Down to the last line, restate the records word for word, but not the pictures.

Provided records:

---------------

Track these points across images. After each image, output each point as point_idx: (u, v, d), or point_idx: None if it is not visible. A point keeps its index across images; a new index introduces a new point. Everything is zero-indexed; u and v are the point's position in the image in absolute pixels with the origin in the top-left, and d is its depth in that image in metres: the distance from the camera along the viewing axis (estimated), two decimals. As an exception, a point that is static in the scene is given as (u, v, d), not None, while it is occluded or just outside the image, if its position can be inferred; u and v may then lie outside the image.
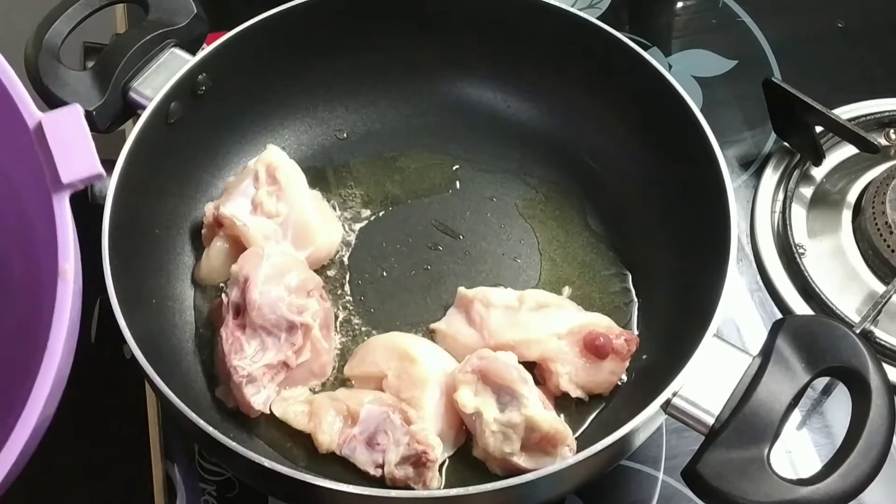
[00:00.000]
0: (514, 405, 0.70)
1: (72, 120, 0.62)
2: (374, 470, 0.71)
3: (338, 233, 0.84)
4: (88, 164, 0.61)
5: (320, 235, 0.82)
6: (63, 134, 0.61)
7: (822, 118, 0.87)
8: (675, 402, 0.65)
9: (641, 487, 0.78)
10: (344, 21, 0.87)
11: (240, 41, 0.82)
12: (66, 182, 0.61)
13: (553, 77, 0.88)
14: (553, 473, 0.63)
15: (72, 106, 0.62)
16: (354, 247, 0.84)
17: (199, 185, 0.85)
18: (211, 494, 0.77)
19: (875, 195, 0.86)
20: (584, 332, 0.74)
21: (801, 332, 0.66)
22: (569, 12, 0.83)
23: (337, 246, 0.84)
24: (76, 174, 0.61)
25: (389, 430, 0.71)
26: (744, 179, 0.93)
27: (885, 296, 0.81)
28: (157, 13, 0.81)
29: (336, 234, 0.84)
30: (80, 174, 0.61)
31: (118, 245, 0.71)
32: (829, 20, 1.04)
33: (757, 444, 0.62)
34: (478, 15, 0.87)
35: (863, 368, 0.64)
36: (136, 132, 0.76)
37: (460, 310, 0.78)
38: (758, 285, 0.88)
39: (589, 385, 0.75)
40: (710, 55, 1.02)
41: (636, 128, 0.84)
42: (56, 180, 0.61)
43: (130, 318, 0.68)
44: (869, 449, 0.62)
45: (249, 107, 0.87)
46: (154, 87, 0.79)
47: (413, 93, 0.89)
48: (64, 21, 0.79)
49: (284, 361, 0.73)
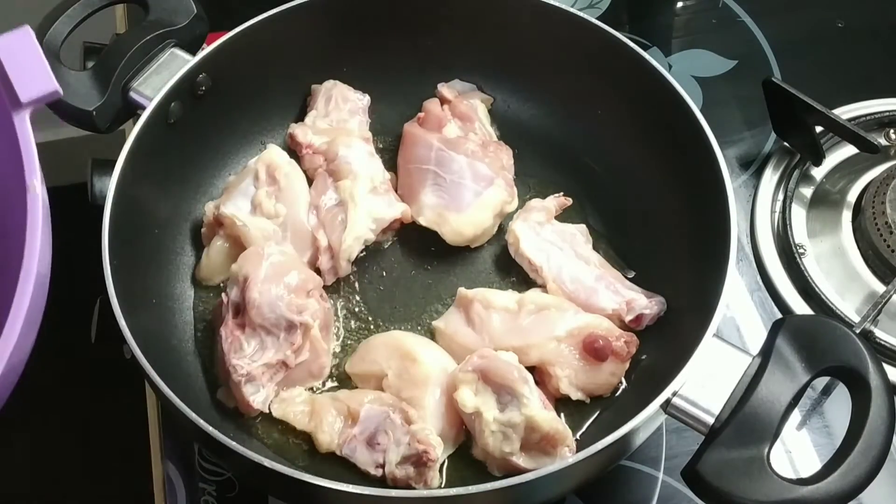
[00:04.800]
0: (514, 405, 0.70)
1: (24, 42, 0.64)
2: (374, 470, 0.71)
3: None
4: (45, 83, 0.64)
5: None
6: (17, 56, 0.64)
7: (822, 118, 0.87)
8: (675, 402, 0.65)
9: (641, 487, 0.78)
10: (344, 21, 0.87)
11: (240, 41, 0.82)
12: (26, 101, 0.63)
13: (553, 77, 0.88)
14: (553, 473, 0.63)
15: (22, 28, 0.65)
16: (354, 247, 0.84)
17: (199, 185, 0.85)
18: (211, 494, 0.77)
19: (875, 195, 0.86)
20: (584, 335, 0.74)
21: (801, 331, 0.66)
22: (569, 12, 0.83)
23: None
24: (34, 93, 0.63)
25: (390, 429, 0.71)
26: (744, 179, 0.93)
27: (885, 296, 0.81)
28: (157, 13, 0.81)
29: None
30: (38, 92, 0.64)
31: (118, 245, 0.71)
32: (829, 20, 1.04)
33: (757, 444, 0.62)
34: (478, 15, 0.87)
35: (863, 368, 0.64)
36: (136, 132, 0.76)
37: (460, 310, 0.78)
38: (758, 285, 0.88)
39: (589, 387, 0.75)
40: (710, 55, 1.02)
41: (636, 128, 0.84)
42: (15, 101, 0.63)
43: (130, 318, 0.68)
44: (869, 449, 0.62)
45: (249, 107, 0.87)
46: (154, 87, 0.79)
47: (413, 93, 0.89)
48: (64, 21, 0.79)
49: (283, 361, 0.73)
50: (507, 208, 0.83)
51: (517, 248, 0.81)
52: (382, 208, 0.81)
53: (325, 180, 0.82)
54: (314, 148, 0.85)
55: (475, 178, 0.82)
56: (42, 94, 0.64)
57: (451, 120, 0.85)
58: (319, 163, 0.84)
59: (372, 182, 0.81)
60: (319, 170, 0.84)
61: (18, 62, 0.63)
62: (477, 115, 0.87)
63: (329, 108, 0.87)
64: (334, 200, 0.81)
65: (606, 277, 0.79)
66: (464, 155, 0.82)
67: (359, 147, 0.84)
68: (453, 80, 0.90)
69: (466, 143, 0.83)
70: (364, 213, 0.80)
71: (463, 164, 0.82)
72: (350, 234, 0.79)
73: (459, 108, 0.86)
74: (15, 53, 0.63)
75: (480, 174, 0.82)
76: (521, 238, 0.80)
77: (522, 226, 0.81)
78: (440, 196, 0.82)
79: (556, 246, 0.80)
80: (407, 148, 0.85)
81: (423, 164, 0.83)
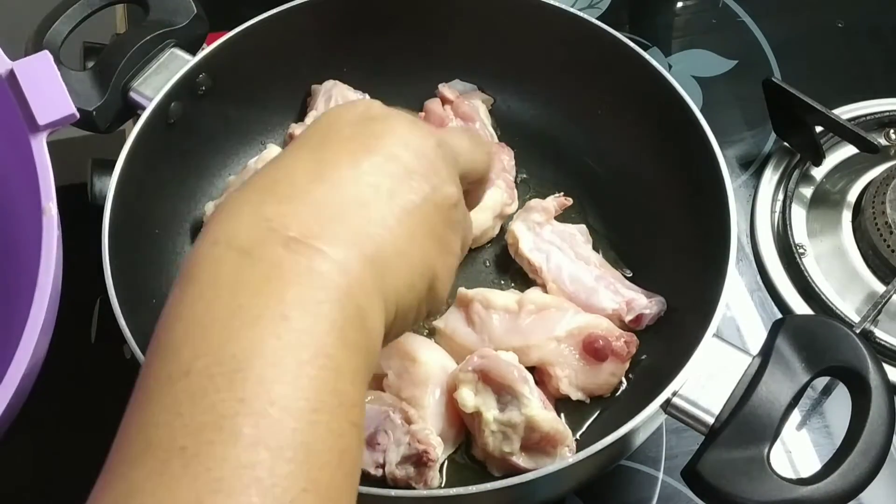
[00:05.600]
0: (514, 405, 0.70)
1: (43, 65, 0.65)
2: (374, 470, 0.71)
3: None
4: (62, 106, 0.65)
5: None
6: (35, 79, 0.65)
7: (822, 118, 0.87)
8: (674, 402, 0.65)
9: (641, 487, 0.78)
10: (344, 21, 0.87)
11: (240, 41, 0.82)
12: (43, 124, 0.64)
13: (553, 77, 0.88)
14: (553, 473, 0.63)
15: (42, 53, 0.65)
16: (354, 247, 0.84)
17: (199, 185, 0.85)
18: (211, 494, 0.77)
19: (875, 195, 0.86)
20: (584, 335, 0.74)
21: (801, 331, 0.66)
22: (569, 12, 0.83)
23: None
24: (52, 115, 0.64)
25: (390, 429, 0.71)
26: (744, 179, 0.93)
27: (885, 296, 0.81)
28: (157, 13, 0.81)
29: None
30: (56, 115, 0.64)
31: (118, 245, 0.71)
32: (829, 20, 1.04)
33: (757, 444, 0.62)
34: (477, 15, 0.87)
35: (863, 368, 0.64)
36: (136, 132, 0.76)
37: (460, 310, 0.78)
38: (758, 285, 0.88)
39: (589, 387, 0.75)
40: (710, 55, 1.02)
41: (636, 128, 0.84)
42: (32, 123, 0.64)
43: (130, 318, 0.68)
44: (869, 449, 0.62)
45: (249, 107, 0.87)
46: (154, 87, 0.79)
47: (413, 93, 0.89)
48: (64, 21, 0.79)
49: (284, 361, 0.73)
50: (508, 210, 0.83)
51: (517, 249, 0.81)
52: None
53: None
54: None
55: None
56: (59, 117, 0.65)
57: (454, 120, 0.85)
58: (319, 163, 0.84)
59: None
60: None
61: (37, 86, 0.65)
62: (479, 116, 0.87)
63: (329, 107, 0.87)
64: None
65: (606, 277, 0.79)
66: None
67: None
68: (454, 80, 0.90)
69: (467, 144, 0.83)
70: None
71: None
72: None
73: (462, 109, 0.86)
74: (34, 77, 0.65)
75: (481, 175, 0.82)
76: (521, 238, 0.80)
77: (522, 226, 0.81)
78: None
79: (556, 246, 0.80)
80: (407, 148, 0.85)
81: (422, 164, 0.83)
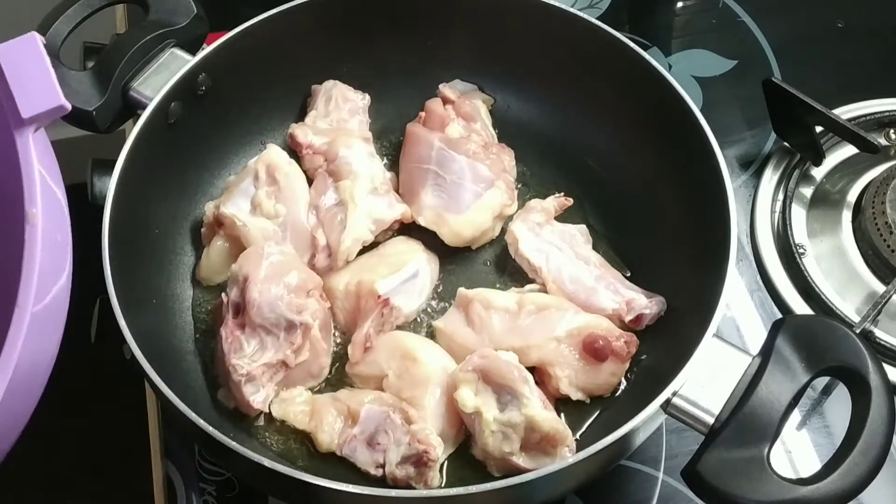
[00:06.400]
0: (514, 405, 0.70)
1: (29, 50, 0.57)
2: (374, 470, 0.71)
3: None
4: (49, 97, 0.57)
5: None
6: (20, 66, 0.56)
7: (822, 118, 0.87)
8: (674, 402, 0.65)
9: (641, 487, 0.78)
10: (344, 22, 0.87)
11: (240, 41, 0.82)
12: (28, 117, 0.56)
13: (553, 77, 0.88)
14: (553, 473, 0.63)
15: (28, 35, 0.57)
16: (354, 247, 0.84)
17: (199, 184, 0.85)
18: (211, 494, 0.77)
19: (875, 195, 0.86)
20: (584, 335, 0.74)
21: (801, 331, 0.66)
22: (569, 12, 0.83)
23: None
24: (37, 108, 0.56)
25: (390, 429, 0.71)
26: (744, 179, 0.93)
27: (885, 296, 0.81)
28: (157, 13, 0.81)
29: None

---------------

Answer to this task:
Track these points across images. After each image, output each point as point_idx: (u, v, d), or point_idx: None if it is not visible. A point keeps its index across images; a new index introduces a new point. Everything is zero-indexed; u and v are the point's position in the image in absolute pixels with the origin in the top-left, and d is its depth in that image in metres: the distance from the camera along the viewing axis (estimated), two decimals. As an exception, a point that is static in the scene is given as (u, v, d), not None, while it is occluded or just outside the image, if its position can be inferred; u and v may then lie outside the image.
[00:00.000]
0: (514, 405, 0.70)
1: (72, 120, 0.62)
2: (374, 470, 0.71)
3: (338, 233, 0.84)
4: (88, 164, 0.61)
5: (320, 235, 0.82)
6: (63, 134, 0.61)
7: (822, 118, 0.87)
8: (675, 402, 0.65)
9: (641, 487, 0.78)
10: (344, 21, 0.87)
11: (240, 41, 0.82)
12: (66, 182, 0.61)
13: (553, 77, 0.88)
14: (553, 473, 0.63)
15: (72, 106, 0.62)
16: (354, 247, 0.84)
17: (199, 185, 0.85)
18: (211, 494, 0.77)
19: (875, 195, 0.86)
20: (584, 332, 0.74)
21: (801, 332, 0.66)
22: (569, 12, 0.83)
23: (337, 246, 0.84)
24: (76, 174, 0.61)
25: (389, 430, 0.71)
26: (744, 179, 0.93)
27: (885, 296, 0.81)
28: (157, 13, 0.81)
29: (336, 234, 0.84)
30: (80, 174, 0.61)
31: (118, 245, 0.71)
32: (829, 20, 1.04)
33: (757, 444, 0.62)
34: (478, 15, 0.87)
35: (863, 368, 0.64)
36: (136, 132, 0.76)
37: (460, 310, 0.78)
38: (758, 285, 0.88)
39: (589, 385, 0.75)
40: (710, 55, 1.02)
41: (636, 128, 0.84)
42: (56, 180, 0.61)
43: (130, 318, 0.68)
44: (869, 449, 0.62)
45: (249, 107, 0.87)
46: (154, 87, 0.79)
47: (413, 93, 0.89)
48: (64, 21, 0.79)
49: (284, 361, 0.73)
[00:04.800]
0: (514, 405, 0.70)
1: (24, 42, 0.64)
2: (374, 470, 0.71)
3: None
4: (45, 83, 0.64)
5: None
6: (17, 56, 0.64)
7: (822, 118, 0.87)
8: (675, 402, 0.65)
9: (641, 487, 0.78)
10: (344, 21, 0.87)
11: (240, 41, 0.82)
12: (26, 101, 0.63)
13: (553, 77, 0.88)
14: (553, 473, 0.63)
15: (22, 28, 0.65)
16: (354, 247, 0.84)
17: (199, 185, 0.85)
18: (211, 494, 0.77)
19: (875, 195, 0.86)
20: (584, 335, 0.74)
21: (801, 331, 0.66)
22: (569, 12, 0.83)
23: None
24: (34, 93, 0.63)
25: (390, 429, 0.71)
26: (744, 179, 0.93)
27: (885, 296, 0.81)
28: (157, 13, 0.81)
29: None
30: (38, 92, 0.64)
31: (118, 245, 0.71)
32: (829, 20, 1.04)
33: (757, 444, 0.62)
34: (478, 15, 0.87)
35: (863, 368, 0.64)
36: (136, 132, 0.76)
37: (460, 310, 0.78)
38: (758, 285, 0.88)
39: (589, 387, 0.75)
40: (710, 55, 1.02)
41: (636, 128, 0.84)
42: (15, 101, 0.63)
43: (130, 318, 0.68)
44: (869, 449, 0.62)
45: (249, 107, 0.87)
46: (154, 87, 0.79)
47: (413, 93, 0.89)
48: (64, 21, 0.79)
49: (283, 361, 0.73)
50: (507, 208, 0.83)
51: (517, 248, 0.81)
52: (382, 208, 0.81)
53: (325, 180, 0.82)
54: (314, 148, 0.85)
55: (475, 178, 0.82)
56: (42, 94, 0.64)
57: (451, 120, 0.85)
58: (319, 163, 0.84)
59: (372, 182, 0.81)
60: (319, 170, 0.84)
61: (18, 62, 0.63)
62: (477, 115, 0.87)
63: (329, 108, 0.87)
64: (334, 200, 0.81)
65: (606, 277, 0.79)
66: (464, 155, 0.82)
67: (359, 147, 0.84)
68: (453, 80, 0.90)
69: (466, 143, 0.83)
70: (364, 213, 0.80)
71: (463, 164, 0.82)
72: (350, 234, 0.79)
73: (459, 108, 0.86)
74: (15, 53, 0.63)
75: (480, 174, 0.82)
76: (521, 238, 0.80)
77: (522, 226, 0.81)
78: (440, 196, 0.82)
79: (556, 246, 0.80)
80: (407, 148, 0.85)
81: (423, 164, 0.83)
[00:05.600]
0: (514, 405, 0.70)
1: (43, 65, 0.65)
2: (374, 470, 0.71)
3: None
4: (62, 106, 0.65)
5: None
6: (35, 79, 0.65)
7: (822, 118, 0.87)
8: (674, 402, 0.65)
9: (641, 487, 0.78)
10: (344, 21, 0.87)
11: (240, 41, 0.82)
12: (43, 124, 0.64)
13: (553, 77, 0.88)
14: (553, 473, 0.63)
15: (42, 53, 0.65)
16: (354, 247, 0.84)
17: (199, 185, 0.85)
18: (211, 494, 0.77)
19: (875, 195, 0.86)
20: (584, 335, 0.74)
21: (801, 331, 0.66)
22: (569, 12, 0.83)
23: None
24: (52, 115, 0.64)
25: (390, 429, 0.71)
26: (744, 179, 0.93)
27: (885, 296, 0.81)
28: (157, 13, 0.81)
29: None
30: (56, 115, 0.64)
31: (118, 245, 0.71)
32: (829, 20, 1.04)
33: (757, 444, 0.62)
34: (477, 15, 0.87)
35: (863, 368, 0.64)
36: (136, 132, 0.76)
37: (460, 310, 0.78)
38: (758, 285, 0.88)
39: (589, 387, 0.75)
40: (710, 55, 1.02)
41: (636, 128, 0.84)
42: (32, 123, 0.64)
43: (130, 318, 0.68)
44: (869, 449, 0.62)
45: (249, 107, 0.87)
46: (154, 87, 0.79)
47: (413, 93, 0.89)
48: (64, 21, 0.79)
49: (284, 361, 0.73)
50: (508, 210, 0.83)
51: (517, 249, 0.81)
52: None
53: None
54: None
55: None
56: (59, 117, 0.65)
57: (454, 120, 0.85)
58: (319, 163, 0.84)
59: None
60: None
61: (37, 86, 0.65)
62: (479, 116, 0.87)
63: (329, 107, 0.87)
64: None
65: (606, 277, 0.79)
66: None
67: None
68: (454, 80, 0.90)
69: (467, 144, 0.83)
70: None
71: None
72: None
73: (462, 109, 0.86)
74: (34, 77, 0.65)
75: (481, 175, 0.82)
76: (521, 238, 0.80)
77: (522, 226, 0.81)
78: None
79: (556, 246, 0.80)
80: (407, 148, 0.85)
81: (422, 164, 0.83)
[00:06.400]
0: (514, 405, 0.70)
1: (29, 50, 0.57)
2: (374, 470, 0.71)
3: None
4: (49, 97, 0.57)
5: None
6: (20, 66, 0.56)
7: (822, 118, 0.87)
8: (674, 402, 0.65)
9: (641, 487, 0.78)
10: (344, 22, 0.87)
11: (240, 41, 0.82)
12: (28, 117, 0.56)
13: (553, 77, 0.88)
14: (553, 473, 0.63)
15: (28, 35, 0.57)
16: (354, 247, 0.84)
17: (199, 184, 0.85)
18: (211, 494, 0.77)
19: (875, 195, 0.86)
20: (584, 335, 0.74)
21: (801, 331, 0.66)
22: (569, 12, 0.83)
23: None
24: (37, 108, 0.56)
25: (390, 429, 0.71)
26: (744, 179, 0.93)
27: (885, 296, 0.81)
28: (157, 13, 0.81)
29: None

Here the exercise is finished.